*** Block opens ***
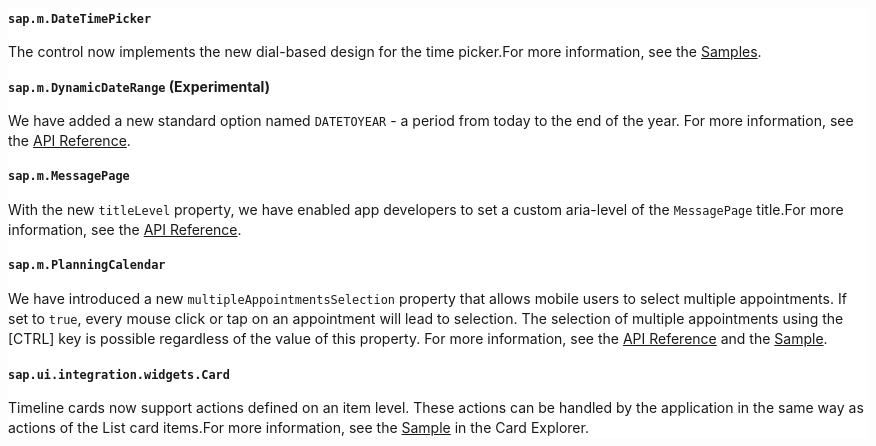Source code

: **`sap.m.DateTimePicker`**

The control now implements the new dial-based design for the time picker.For more information, see the [Samples](https://sdk.openui5.org/entity/sap.m.DateTimePicker).



</td>
</tr>
<tr>
<td valign="top">

**`sap.m.DynamicDateRange` \(Experimental\)**

We have added a new standard option named `DATETOYEAR` - a period from today to the end of the year. For more information, see the [API Reference](https://sdk.openui5.org/api/sap.m.DynamicDateRange).



</td>
</tr>
<tr>
<td valign="top">

**`sap.m.MessagePage`**

With the new `titleLevel` property, we have enabled app developers to set a custom aria-level of the `MessagePage` title.For more information, see the [API Reference](https://sdk.openui5.org/api/sap.m.MessagePage).



</td>
</tr>
<tr>
<td valign="top">

**`sap.m.PlanningCalendar`**

We have introduced a new `multipleAppointmentsSelection` property that allows mobile users to select multiple appointments. If set to `true`, every mouse click or tap on an appointment will lead to selection. The selection of multiple appointments using the [CTRL\] key is possible regardless of the value of this property. For more information, see the [API Reference](https://sdk.openui5.org/api/sap.m.PlanningCalendar) and the [Sample](https://sdk.openui5.org/entity/sap.m.PlanningCalendar/sample/sap.m.sample.PlanningCalendarOneLine).



</td>
</tr>
<tr>
<td valign="top">

**`sap.ui.integration.widgets.Card`**

Timeline cards now support actions defined on an item level. These actions can be handled by the application in the same way as actions of the List card items.For more information, see the [Sample](https://sdk.openui5.org/test-resources/sap/ui/integration/demokit/cardExplorer/webapp/index.html#/explore/timeline) in the Card Explorer.

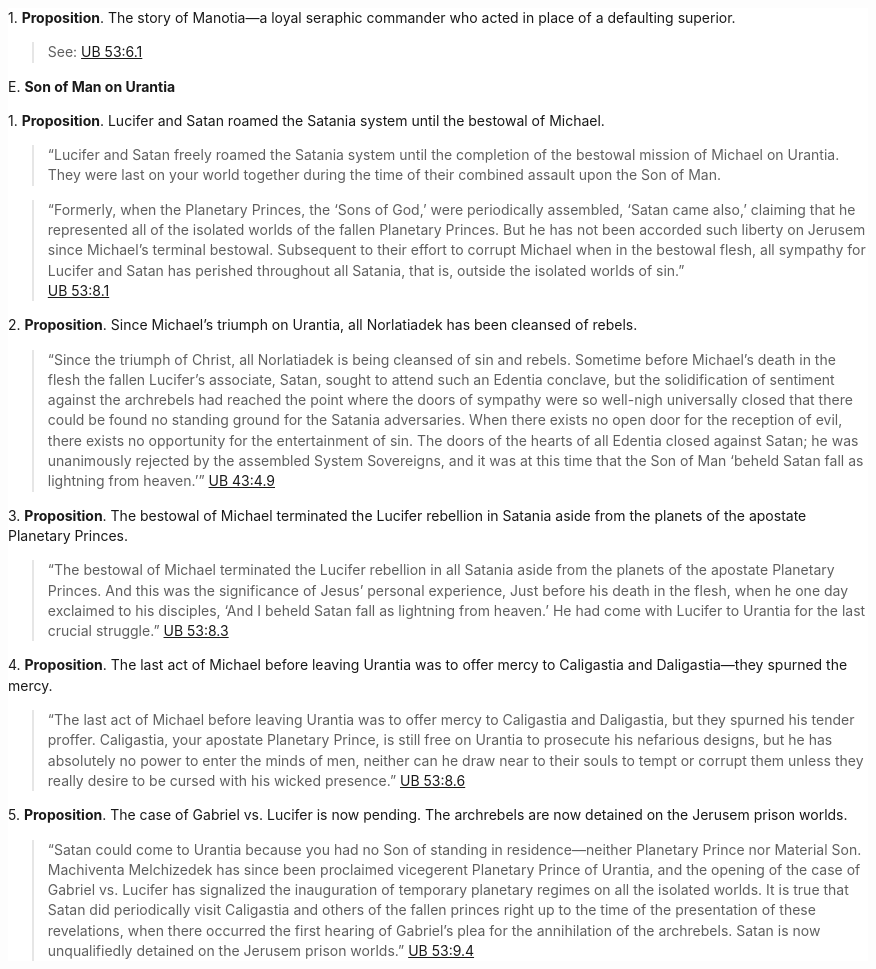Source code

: 1. **Proposition**. The story of Manotia—a loyal seraphic commander who acted in place of a defaulting superior.

> See: [UB 53:6.1](/en/The_Urantia_Book/53#p6_1)

E. **Son of Man on Urantia**

1. **Proposition**. Lucifer and Satan roamed the Satania system until the bestowal of Michael.

> “Lucifer and Satan freely roamed the Satania system until the completion of the bestowal mission of Michael on Urantia. They were last on your world together during the time of their combined assault upon the Son of Man.

> “Formerly, when the Planetary Princes, the ‘Sons of God,’ were periodically assembled, ‘Satan came also,’ claiming that he represented all of the isolated worlds of the fallen Planetary Princes. But he has not been accorded such liberty on Jerusem since Michael’s terminal bestowal. Subsequent to their effort to corrupt Michael when in the bestowal flesh, all sympathy for Lucifer and Satan has perished throughout all Satania, that is, outside the isolated worlds of sin.”   
> [UB 53:8.1](/en/The_Urantia_Book/53#p8_1)

2. **Proposition**. Since Michael’s triumph on Urantia, all Norlatiadek has been cleansed of rebels.

> “Since the triumph of Christ, all Norlatiadek is being cleansed of sin and rebels. Sometime before Michael’s death in the flesh the fallen Lucifer’s associate, Satan, sought to attend such an Edentia conclave, but the solidification of sentiment against the archrebels had reached the point where the doors of sympathy were so well-nigh universally closed that there could be found no standing ground for the Satania adversaries. When there exists no open door for the reception of evil, there exists no opportunity for the entertainment of sin. The doors of the hearts of all Edentia closed against Satan; he was unanimously rejected by the assembled System Sovereigns, and it was at this time that the Son of Man ‘beheld Satan fall as lightning from heaven.’” [UB 43:4.9](/en/The_Urantia_Book/43#p4_9)

3. **Proposition**. The bestowal of Michael terminated the Lucifer rebellion in Satania aside from the planets of the apostate Planetary Princes.

> “The bestowal of Michael terminated the Lucifer rebellion in all Satania aside from the planets of the apostate Planetary Princes. And this was the significance of Jesus’ personal experience, Just before his death in the flesh, when he one day exclaimed to his disciples, ‘And I beheld Satan fall as lightning from heaven.’ He had come with Lucifer to Urantia for the last crucial struggle.” [UB 53:8.3](/en/The_Urantia_Book/53#p8_3)

4. **Proposition**. The last act of Michael before leaving Urantia was to offer mercy to Caligastia and Daligastia—they spurned the mercy.

> “The last act of Michael before leaving Urantia was to offer mercy to Caligastia and Daligastia, but they spurned his tender proffer. Caligastia, your apostate Planetary Prince, is still free on Urantia to prosecute his nefarious designs, but he has absolutely no power to enter the minds of men, neither can he draw near to their souls to tempt or corrupt them unless they really desire to be cursed with his wicked presence.” [UB 53:8.6](/en/The_Urantia_Book/53#p8_6)

5. **Proposition**. The case of Gabriel vs. Lucifer is now pending. The archrebels are now detained on the Jerusem prison worlds.

> “Satan could come to Urantia because you had no Son of standing in residence—neither Planetary Prince nor Material Son. Machiventa Melchizedek has since been proclaimed vicegerent Planetary Prince of Urantia, and the opening of the case of Gabriel vs. Lucifer has signalized the inauguration of temporary planetary regimes on all the isolated worlds. It is true that Satan did periodically visit Caligastia and others of the fallen princes right up to the time of the presentation of these revelations, when there occurred the first hearing of Gabriel’s plea for the annihilation of the archrebels. Satan is now unqualifiedly detained on the Jerusem prison worlds.” [UB 53:9.4](/en/The_Urantia_Book/53#p9_4)
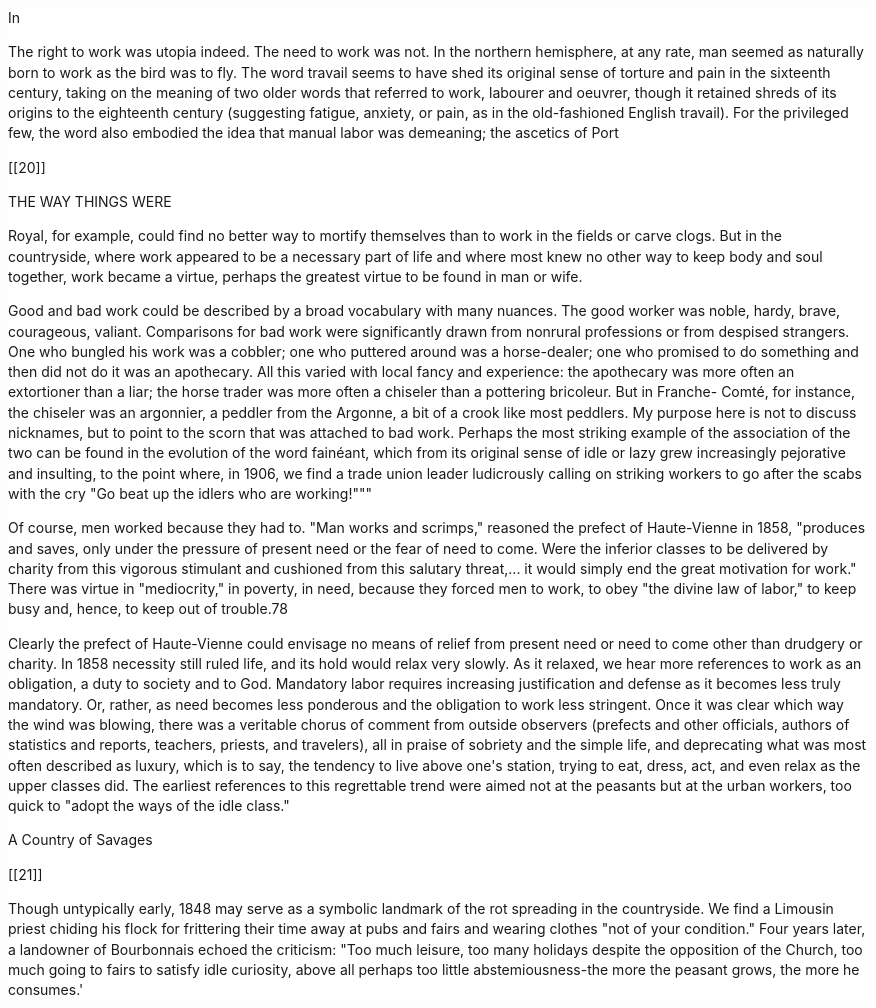 In 

The right to work was utopia indeed. The need to work was not. In the northern hemisphere, at any rate, man seemed as naturally born to work as the bird was to fly. The word travail seems to have shed its original sense of torture and pain in the sixteenth century, taking on the meaning of two older words that referred to work, labourer and oeuvrer, though it retained shreds of its origins to the eighteenth century (suggesting fatigue, anxiety, or pain, as in the old-fashioned English travail). For the privileged few, the word also embodied the idea that manual labor was demeaning; the ascetics of Port 

[[20]]

THE WAY THINGS WERE 

Royal, for example, could find no better way to mortify themselves than to work in the fields or carve clogs. But in the countryside, where work appeared to be a necessary part of life and where most knew no other way to keep body and soul together, work became a virtue, perhaps the greatest virtue to be found in man or wife. 

Good and bad work could be described by a broad vocabulary with many nuances. The good worker was noble, hardy, brave, courageous, valiant. Comparisons for bad work were significantly drawn from nonrural professions or from despised strangers. One who bungled his work was a cobbler; one who puttered around was a horse-dealer; one who promised to do something and then did not do it was an apothecary. All this varied with local fancy and experience: the apothecary was more often an extortioner than a liar; the horse trader was more often a chiseler than a pottering bricoleur. But in Franche- Comté, for instance, the chiseler was an argonnier, a peddler from the Argonne, a bit of a crook like most peddlers. My purpose here is not to discuss nicknames, but to point to the scorn that was attached to bad work. Perhaps the most striking example of the association of the two can be found in the evolution of the word fainéant, which from its original sense of idle or lazy grew increasingly pejorative and insulting, to the point where, in 1906, we find a trade union leader ludicrously calling on striking workers to go after the scabs with the cry "Go beat up the idlers who are working!""" 

Of course, men worked because they had to. "Man works and scrimps," reasoned the prefect of Haute-Vienne in 1858, "produces and saves, only under the pressure of present need or the fear of need to come. Were the inferior classes to be delivered by charity from this vigorous stimulant and cushioned from this salutary threat,... it would simply end the great motivation for work." There was virtue in "mediocrity," in poverty, in need, because they forced men to work, to obey "the divine law of labor," to keep busy and, hence, to keep out of trouble.78 

Clearly the prefect of Haute-Vienne could envisage no means of relief from present need or need to come other than drudgery or charity. In 1858 necessity still ruled life, and its hold would relax very slowly. As it relaxed, we hear more references to work as an obligation, a duty to society and to God. Mandatory labor requires increasing justification and defense as it becomes less truly mandatory. Or, rather, as need becomes less ponderous and the obligation to work less stringent. Once it was clear which way the wind was blowing, there was a veritable chorus of comment from outside observers (prefects and other officials, authors of statistics and reports, teachers, priests, and travelers), all in praise of sobriety and the simple life, and deprecating what was most often described as luxury, which is to say, the tendency to live above one's station, trying to eat, dress, act, and even relax as the upper classes did. The earliest references to this regrettable trend were aimed not at the peasants but at the urban workers, too quick to "adopt the ways of the idle class." 

A Country of Savages 

[[21]]

Though untypically early, 1848 may serve as a symbolic landmark of the rot spreading in the countryside. We find a Limousin priest chiding his flock for frittering their time away at pubs and fairs and wearing clothes "not of your condition." Four years later, a landowner of Bourbonnais echoed the criticism: "Too much leisure, too many holidays despite the opposition of the Church, too much going to fairs to satisfy idle curiosity, above all perhaps too little abstemiousness-the more the peasant grows, the more he consumes.'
*** Block closes ***
Return, unchanged, every line from the one containing "and Daligastia, but" through the one containing "5. **Proposition**. The case", both of those lines included.

> “The last act of Michael before leaving Urantia was to offer mercy to Caligastia and Daligastia, but they spurned his tender proffer. Caligastia, your apostate Planetary Prince, is still free on Urantia to prosecute his nefarious designs, but he has absolutely no power to enter the minds of men, neither can he draw near to their souls to tempt or corrupt them unless they really desire to be cursed with his wicked presence.” [UB 53:8.6](/en/The_Urantia_Book/53#p8_6)

5. **Proposition**. The case of Gabriel vs. Lucifer is now pending. The archrebels are now detained on the Jerusem prison worlds.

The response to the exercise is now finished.